(Records from a dataset)
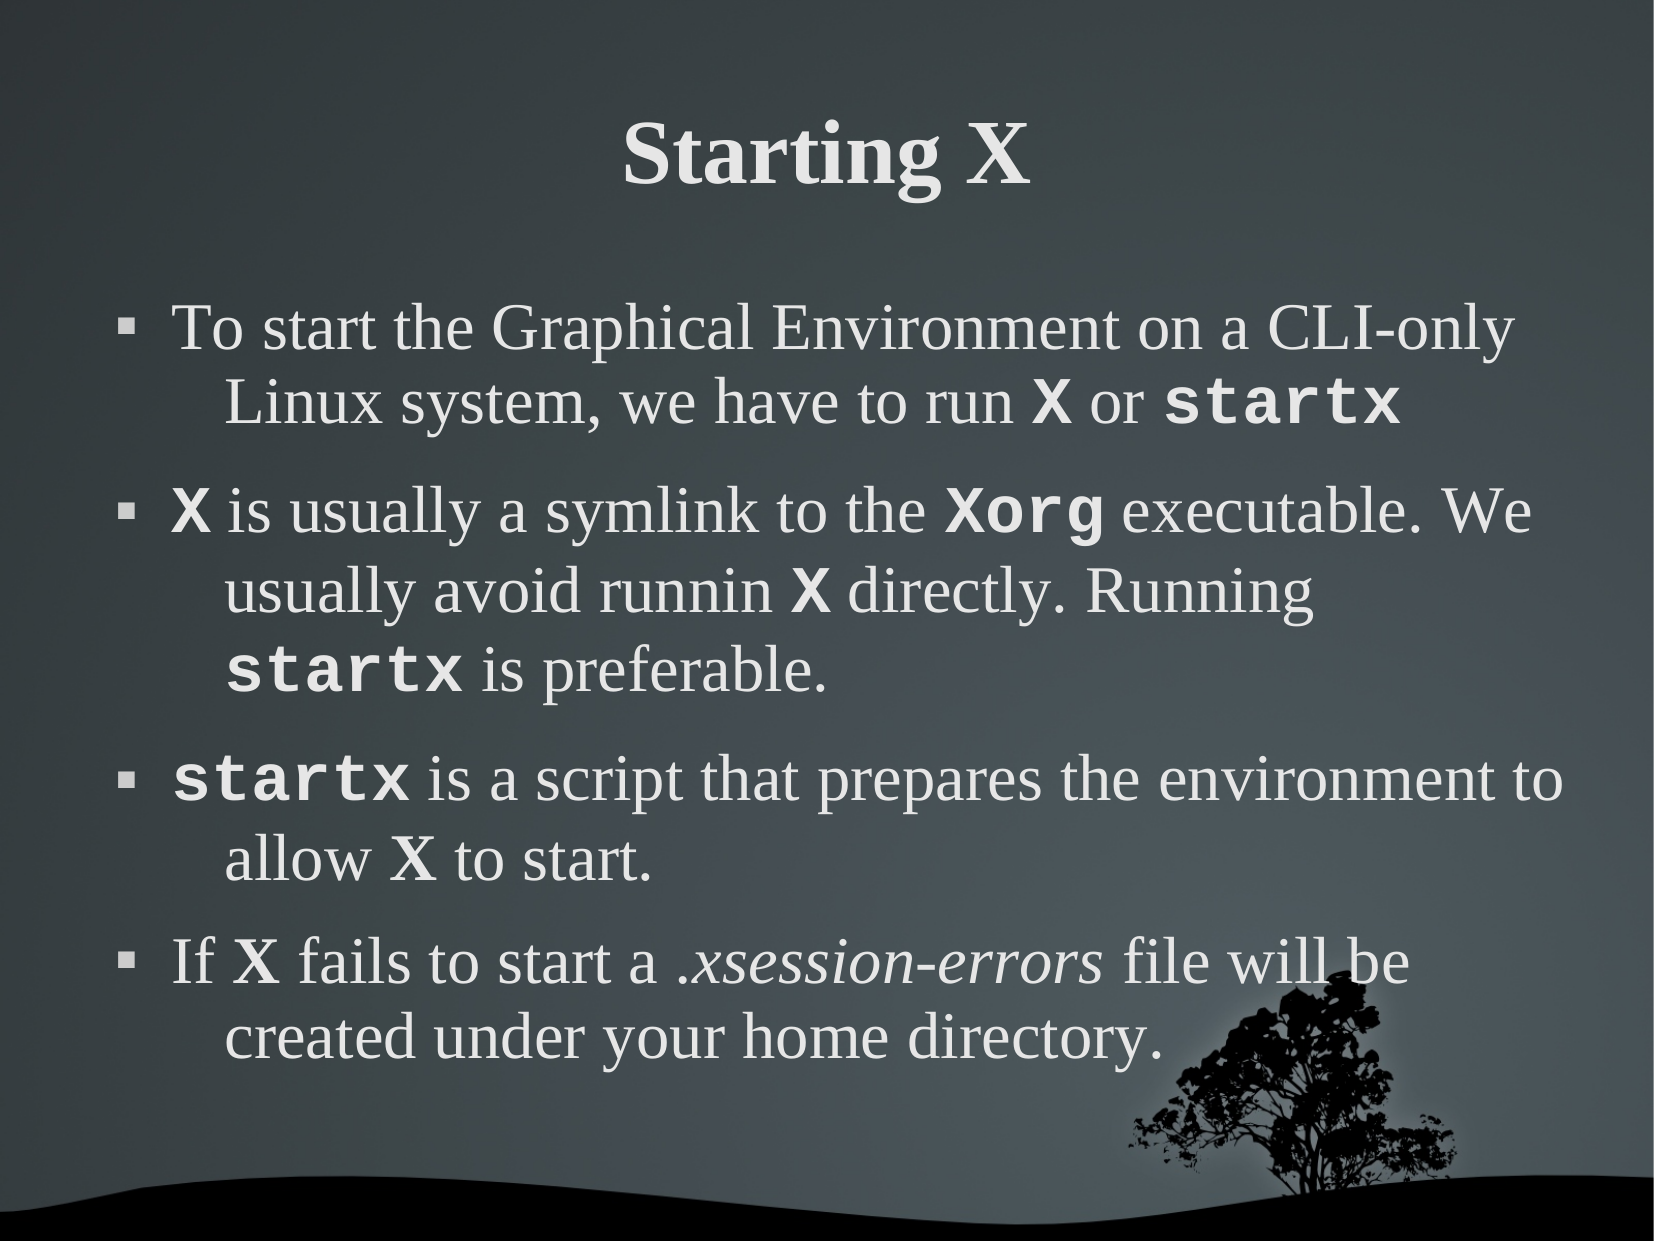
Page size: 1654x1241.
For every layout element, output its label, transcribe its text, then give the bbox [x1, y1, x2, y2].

list To start the Graphical Environment on a CLI-only Linux system, we have to run X or startx X is usually a symlink to the Xorg executable. We usually avoid runnin X directly. Running startx is preferable. startx is a script that prepares the environment to allow X to start. If X fails to start a .xsession-errors file will be created under your home directory. [82, 290, 1571, 1109]
title Starting X [82, 49, 1571, 257]
picture [0, 0, 1654, 1241]
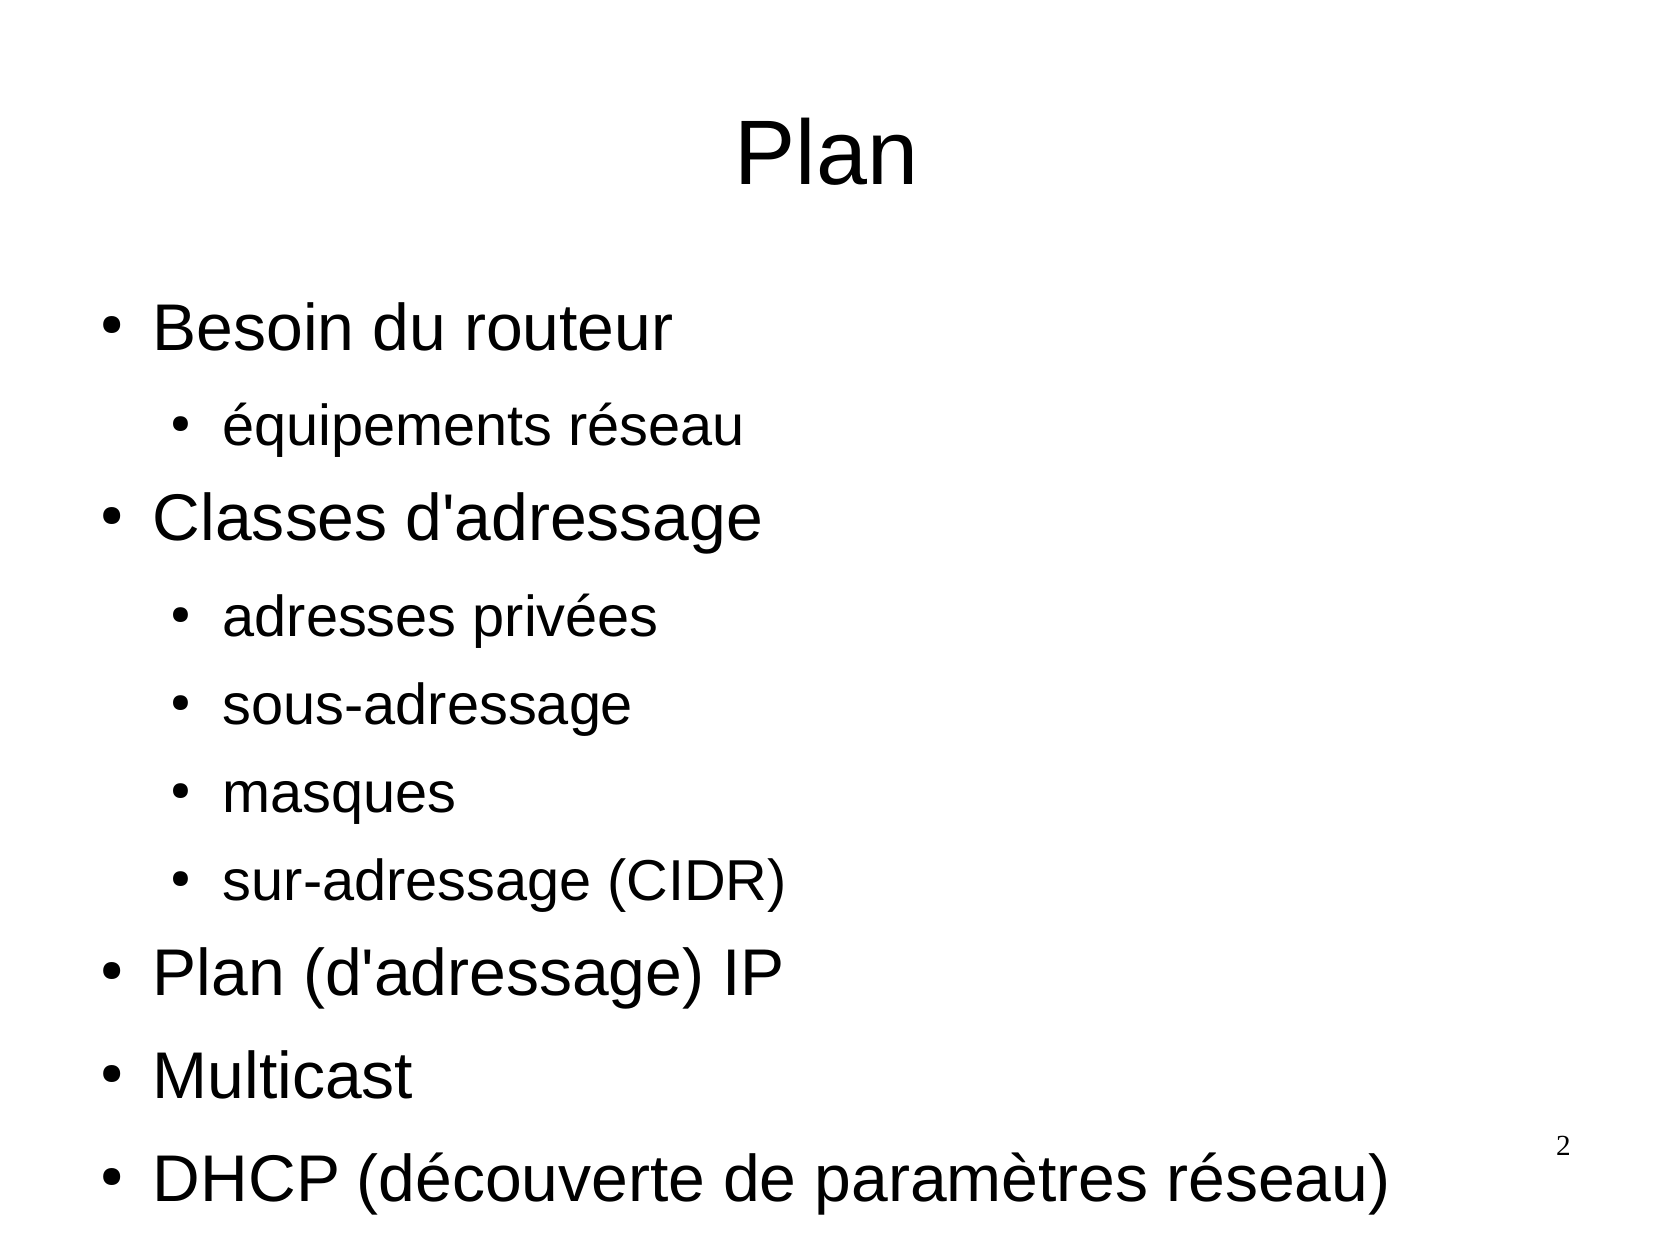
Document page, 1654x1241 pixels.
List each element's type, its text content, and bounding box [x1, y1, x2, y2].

list Besoin du routeur équipements réseau Classes d'adressage adresses privées sous-adressage masques sur-adressage (CIDR) Plan (d'adressage) IP Multicast DHCP (découverte de paramètres réseau) [82, 290, 1571, 1223]
title Plan [82, 49, 1571, 257]
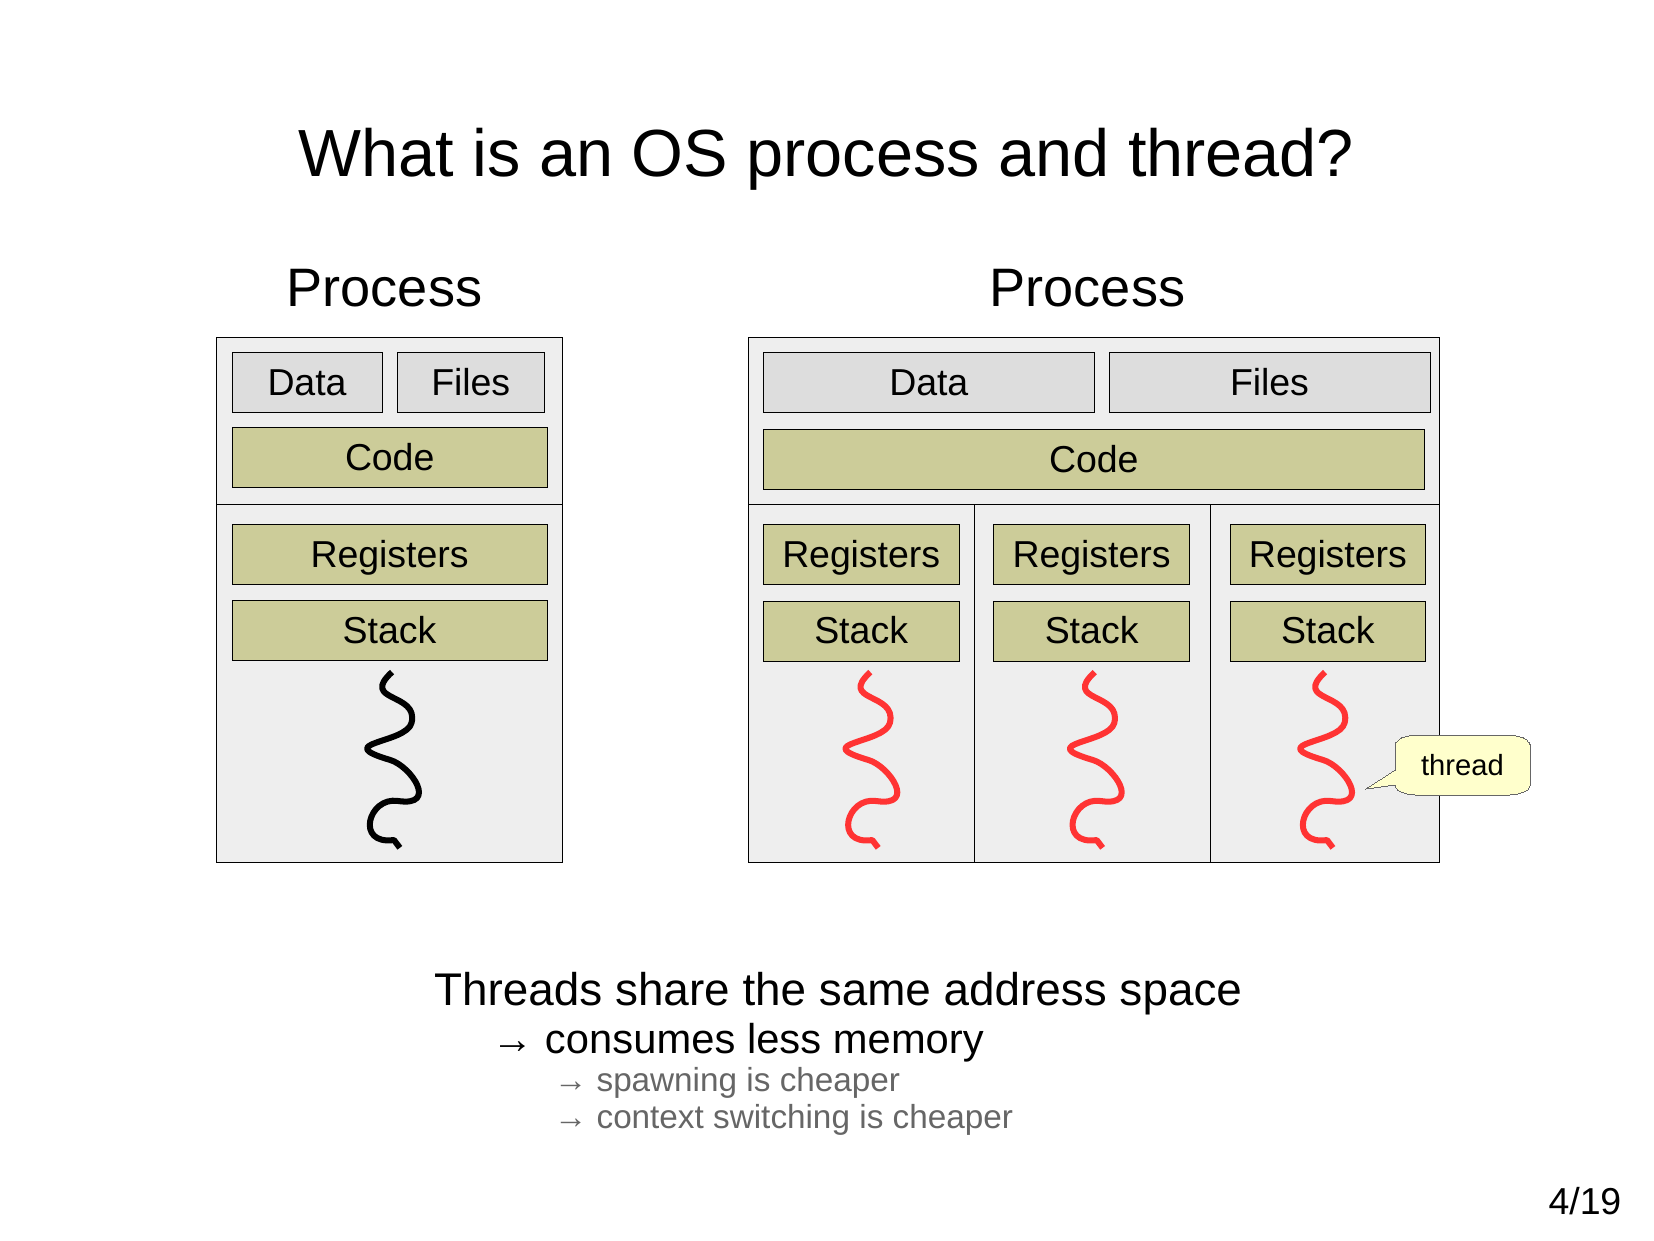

Required task » Show each line of the items above that contains the string "text".

Result of the exercise »
For every layout element, output its label, transcribe its text, then give the bbox [x1, y1, x2, y2].
List each element's type, its text content, and bounding box [x1, y1, x2, y2].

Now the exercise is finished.